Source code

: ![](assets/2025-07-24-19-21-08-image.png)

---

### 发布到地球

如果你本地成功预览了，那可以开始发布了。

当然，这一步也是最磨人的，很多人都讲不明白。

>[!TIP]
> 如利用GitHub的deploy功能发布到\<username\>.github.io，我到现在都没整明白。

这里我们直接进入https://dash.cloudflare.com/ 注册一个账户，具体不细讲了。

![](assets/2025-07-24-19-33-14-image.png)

Assignment: Turn the listing above into a JSON array of strings, with one string for each line and blank lines omitted.

Your response:
[
  "Source code",
  ": ![](assets/2025-07-24-19-21-08-image.png)",
  "---",
  "### 发布到地球",
  "如果你本地成功预览了，那可以开始发布了。",
  "当然，这一步也是最磨人的，很多人都讲不明白。",
  ">[!TIP]",
  "> 如利用GitHub的deploy功能发布到\\<username\\>.github.io，我到现在都没整明白。",
  "这里我们直接进入https://dash.cloudflare.com/ 注册一个账户，具体不细讲了。",
  "![](assets/2025-07-24-19-33-14-image.png)"
]